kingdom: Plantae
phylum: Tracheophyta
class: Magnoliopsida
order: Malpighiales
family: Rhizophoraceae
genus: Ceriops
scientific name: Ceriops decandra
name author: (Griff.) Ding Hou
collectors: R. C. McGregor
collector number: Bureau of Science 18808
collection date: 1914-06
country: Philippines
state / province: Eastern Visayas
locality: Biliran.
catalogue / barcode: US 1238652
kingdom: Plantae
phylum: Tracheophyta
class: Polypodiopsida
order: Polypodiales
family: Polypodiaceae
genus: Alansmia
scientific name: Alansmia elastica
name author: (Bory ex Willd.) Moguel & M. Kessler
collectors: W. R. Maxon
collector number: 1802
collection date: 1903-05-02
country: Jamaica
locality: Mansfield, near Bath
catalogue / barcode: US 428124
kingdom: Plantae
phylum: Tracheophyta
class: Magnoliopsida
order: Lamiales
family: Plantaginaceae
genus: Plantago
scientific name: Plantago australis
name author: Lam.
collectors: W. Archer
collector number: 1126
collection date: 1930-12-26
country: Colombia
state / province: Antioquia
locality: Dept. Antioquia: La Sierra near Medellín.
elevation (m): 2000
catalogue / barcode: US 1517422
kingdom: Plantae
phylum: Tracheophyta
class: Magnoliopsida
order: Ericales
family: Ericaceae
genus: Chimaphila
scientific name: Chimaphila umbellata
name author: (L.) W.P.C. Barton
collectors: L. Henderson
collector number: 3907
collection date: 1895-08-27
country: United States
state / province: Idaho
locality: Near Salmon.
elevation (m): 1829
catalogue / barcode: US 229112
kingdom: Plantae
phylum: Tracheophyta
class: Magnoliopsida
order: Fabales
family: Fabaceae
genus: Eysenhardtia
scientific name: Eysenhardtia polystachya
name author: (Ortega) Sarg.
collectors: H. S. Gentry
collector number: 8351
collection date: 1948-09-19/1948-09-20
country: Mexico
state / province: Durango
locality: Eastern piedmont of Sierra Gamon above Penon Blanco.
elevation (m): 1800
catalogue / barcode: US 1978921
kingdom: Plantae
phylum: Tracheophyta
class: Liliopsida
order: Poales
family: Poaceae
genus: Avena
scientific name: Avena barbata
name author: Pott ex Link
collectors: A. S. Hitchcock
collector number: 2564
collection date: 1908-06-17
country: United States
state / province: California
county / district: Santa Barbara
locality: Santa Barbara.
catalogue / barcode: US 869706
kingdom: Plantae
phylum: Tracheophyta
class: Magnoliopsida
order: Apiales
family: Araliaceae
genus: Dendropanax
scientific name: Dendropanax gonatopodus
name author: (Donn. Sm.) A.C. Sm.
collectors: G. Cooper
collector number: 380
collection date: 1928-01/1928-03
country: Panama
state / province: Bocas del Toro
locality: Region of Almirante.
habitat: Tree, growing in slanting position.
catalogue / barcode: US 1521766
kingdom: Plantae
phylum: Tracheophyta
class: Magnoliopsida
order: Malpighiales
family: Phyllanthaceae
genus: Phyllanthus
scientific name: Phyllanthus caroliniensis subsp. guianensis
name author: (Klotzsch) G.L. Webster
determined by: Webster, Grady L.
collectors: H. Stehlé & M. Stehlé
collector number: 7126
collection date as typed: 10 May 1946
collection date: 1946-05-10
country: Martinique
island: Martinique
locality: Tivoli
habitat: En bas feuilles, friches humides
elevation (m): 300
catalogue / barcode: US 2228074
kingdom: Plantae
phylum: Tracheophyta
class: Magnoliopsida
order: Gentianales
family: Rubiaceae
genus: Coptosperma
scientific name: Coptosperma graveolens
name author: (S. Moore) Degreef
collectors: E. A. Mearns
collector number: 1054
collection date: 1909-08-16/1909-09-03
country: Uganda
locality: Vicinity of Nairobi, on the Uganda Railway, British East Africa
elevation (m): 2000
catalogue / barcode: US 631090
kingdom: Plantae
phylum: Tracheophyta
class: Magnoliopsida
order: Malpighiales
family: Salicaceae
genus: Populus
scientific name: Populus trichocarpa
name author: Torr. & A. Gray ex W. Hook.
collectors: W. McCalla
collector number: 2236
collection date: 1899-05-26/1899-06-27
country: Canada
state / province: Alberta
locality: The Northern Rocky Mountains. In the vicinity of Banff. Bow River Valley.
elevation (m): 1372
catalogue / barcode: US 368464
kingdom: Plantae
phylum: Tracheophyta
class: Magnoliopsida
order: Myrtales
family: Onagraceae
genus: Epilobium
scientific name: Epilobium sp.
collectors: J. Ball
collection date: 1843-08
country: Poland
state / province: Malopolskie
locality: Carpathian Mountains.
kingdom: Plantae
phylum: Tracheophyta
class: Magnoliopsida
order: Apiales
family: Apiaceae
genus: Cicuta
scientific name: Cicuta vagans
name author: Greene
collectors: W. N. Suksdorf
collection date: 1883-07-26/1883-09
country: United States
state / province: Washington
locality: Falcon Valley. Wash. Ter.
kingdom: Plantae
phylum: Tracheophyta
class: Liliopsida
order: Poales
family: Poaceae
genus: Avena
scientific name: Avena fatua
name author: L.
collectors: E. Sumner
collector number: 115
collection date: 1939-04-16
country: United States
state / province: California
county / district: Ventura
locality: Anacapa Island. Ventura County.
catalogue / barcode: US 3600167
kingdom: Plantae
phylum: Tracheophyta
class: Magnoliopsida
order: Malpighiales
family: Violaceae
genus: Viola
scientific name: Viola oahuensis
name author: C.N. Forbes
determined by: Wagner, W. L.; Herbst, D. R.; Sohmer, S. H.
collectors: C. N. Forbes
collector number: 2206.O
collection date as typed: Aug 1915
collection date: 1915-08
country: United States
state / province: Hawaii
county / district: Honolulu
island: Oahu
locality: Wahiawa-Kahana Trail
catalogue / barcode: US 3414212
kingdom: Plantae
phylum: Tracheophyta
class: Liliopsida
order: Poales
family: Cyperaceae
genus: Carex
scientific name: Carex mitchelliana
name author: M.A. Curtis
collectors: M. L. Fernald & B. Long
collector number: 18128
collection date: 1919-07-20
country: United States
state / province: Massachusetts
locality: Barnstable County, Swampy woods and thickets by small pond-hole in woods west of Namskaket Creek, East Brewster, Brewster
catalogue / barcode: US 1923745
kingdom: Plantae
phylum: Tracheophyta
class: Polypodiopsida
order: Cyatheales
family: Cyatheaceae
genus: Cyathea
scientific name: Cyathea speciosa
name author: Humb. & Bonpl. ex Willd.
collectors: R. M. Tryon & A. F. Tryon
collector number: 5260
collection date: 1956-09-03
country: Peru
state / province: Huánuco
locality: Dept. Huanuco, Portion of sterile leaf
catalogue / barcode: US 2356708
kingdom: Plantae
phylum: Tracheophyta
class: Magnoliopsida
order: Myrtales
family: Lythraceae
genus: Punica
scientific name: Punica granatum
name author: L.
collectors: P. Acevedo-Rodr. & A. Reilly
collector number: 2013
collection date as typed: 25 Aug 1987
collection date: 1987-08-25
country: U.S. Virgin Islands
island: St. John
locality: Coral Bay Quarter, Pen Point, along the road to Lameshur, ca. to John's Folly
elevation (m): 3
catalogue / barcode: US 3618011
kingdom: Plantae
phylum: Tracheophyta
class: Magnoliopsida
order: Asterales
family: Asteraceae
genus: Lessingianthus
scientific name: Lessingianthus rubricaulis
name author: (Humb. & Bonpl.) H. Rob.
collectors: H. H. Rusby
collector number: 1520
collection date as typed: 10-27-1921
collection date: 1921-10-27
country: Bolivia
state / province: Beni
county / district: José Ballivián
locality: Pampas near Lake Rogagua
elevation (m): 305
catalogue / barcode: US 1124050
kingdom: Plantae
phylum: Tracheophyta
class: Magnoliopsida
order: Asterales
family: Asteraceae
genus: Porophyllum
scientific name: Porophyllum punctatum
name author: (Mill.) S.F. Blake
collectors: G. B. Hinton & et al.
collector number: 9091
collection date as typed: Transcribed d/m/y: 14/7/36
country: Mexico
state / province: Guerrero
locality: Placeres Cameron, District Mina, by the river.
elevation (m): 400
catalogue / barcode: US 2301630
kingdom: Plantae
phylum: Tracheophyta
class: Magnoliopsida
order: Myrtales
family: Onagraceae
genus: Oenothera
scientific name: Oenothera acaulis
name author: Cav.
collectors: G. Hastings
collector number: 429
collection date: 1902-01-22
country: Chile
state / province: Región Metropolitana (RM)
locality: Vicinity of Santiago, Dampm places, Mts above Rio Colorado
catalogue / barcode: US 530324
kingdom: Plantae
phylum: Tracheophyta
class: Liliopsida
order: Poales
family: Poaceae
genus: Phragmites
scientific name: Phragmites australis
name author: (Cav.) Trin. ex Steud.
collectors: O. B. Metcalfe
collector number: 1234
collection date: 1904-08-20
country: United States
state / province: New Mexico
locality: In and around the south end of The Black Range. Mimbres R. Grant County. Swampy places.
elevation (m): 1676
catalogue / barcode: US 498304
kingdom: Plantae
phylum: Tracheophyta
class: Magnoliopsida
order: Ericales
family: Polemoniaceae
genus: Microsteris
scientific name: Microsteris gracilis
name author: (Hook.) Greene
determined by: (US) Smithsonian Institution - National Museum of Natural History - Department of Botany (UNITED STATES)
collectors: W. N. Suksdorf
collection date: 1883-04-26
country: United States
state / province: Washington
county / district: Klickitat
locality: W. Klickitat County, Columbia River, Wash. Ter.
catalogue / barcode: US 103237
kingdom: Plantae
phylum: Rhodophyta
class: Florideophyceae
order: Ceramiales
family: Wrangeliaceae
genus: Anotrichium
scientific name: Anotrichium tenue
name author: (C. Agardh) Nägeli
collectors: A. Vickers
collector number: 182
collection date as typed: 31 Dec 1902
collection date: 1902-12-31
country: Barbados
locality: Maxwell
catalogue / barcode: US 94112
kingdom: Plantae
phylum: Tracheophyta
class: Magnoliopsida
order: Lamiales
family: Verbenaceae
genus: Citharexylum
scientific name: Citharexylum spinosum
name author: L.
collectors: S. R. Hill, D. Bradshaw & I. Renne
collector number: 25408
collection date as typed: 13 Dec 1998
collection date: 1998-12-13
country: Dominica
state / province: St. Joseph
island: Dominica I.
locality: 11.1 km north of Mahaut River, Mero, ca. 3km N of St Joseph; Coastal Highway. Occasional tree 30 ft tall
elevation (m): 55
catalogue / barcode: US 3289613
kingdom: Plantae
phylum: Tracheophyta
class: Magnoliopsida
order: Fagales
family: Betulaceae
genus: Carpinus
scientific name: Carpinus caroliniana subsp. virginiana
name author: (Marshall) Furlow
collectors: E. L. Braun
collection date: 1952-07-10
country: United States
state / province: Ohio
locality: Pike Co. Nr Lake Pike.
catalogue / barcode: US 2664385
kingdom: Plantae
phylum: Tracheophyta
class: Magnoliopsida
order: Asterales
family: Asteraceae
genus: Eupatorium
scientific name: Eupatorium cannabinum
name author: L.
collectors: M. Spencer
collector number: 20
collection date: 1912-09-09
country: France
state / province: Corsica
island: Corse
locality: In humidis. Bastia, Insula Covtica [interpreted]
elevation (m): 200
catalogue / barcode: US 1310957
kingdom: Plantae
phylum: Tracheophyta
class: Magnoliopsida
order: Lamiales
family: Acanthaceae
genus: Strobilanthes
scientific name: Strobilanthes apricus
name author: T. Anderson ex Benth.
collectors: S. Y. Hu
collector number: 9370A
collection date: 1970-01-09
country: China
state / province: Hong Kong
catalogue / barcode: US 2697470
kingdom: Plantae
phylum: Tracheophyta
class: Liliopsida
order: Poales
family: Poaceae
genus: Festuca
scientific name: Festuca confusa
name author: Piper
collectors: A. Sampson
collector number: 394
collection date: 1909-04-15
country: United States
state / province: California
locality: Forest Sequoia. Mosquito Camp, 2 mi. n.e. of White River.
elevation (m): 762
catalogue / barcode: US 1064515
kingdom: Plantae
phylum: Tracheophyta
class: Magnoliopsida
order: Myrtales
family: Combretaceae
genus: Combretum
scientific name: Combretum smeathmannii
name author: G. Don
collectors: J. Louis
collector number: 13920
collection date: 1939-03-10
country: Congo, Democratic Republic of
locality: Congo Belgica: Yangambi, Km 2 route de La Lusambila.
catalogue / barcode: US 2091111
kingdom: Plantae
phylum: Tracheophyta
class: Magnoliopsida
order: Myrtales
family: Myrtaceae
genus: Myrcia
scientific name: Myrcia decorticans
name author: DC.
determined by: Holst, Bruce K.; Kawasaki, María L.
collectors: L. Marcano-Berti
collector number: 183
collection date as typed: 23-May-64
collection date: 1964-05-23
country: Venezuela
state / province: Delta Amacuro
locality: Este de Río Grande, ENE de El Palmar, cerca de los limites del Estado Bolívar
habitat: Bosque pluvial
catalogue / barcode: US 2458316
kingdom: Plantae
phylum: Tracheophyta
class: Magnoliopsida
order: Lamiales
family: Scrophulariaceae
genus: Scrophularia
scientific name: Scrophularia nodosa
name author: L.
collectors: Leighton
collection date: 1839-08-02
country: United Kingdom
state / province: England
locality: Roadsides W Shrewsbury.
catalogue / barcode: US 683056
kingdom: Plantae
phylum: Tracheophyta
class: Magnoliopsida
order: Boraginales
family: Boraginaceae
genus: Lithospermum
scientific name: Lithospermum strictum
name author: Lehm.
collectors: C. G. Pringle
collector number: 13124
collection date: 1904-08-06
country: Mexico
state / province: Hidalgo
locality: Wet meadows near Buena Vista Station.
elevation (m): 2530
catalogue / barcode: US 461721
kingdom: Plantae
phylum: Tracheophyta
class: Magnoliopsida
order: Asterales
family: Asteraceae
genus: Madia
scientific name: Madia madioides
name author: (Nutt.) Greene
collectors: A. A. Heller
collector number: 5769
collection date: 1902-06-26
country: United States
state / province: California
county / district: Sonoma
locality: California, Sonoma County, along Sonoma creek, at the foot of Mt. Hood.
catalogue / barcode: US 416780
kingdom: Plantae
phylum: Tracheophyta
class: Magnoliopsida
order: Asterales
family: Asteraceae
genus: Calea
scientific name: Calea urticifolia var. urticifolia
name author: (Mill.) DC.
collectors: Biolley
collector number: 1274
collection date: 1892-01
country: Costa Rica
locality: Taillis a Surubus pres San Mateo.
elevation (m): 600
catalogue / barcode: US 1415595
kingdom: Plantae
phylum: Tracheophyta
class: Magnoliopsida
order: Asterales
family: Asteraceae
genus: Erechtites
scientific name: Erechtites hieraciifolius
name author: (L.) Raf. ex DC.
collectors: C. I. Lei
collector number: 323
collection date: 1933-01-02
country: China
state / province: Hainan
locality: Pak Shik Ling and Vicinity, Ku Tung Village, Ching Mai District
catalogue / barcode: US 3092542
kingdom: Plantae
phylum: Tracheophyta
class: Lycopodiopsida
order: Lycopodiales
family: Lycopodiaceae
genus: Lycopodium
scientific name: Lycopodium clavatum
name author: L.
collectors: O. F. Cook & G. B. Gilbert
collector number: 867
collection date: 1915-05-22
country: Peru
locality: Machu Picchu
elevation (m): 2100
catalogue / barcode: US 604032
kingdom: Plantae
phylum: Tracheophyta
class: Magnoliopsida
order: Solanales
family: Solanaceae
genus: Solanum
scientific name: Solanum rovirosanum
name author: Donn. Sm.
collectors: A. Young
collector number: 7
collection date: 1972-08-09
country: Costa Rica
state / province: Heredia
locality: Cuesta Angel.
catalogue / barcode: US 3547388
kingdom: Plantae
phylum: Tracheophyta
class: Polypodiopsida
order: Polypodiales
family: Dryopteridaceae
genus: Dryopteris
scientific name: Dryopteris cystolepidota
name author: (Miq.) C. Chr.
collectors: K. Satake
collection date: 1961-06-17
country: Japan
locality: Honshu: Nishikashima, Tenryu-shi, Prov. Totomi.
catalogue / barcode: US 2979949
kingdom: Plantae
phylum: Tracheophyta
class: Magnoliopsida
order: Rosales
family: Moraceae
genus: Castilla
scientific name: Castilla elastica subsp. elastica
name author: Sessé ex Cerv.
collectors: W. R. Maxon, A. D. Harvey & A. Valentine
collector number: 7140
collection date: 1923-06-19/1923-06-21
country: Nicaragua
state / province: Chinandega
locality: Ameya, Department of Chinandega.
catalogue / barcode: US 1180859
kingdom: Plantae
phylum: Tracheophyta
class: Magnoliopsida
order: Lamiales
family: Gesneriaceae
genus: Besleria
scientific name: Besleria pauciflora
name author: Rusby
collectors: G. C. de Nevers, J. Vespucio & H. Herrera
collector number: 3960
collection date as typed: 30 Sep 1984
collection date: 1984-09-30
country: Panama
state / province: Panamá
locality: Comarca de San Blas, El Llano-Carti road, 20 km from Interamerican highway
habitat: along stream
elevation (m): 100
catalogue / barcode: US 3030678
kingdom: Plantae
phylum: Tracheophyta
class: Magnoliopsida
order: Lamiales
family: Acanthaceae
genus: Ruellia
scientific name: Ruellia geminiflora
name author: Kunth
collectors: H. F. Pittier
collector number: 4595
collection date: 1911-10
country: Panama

▶ WRITTEN TASK:
Report each line in the records that contains the string "Avena", copying the lines in full. Case counts.

▶ THE REPLY:
genus: Avena
scientific name: Avena barbata
genus: Avena
scientific name: Avena fatua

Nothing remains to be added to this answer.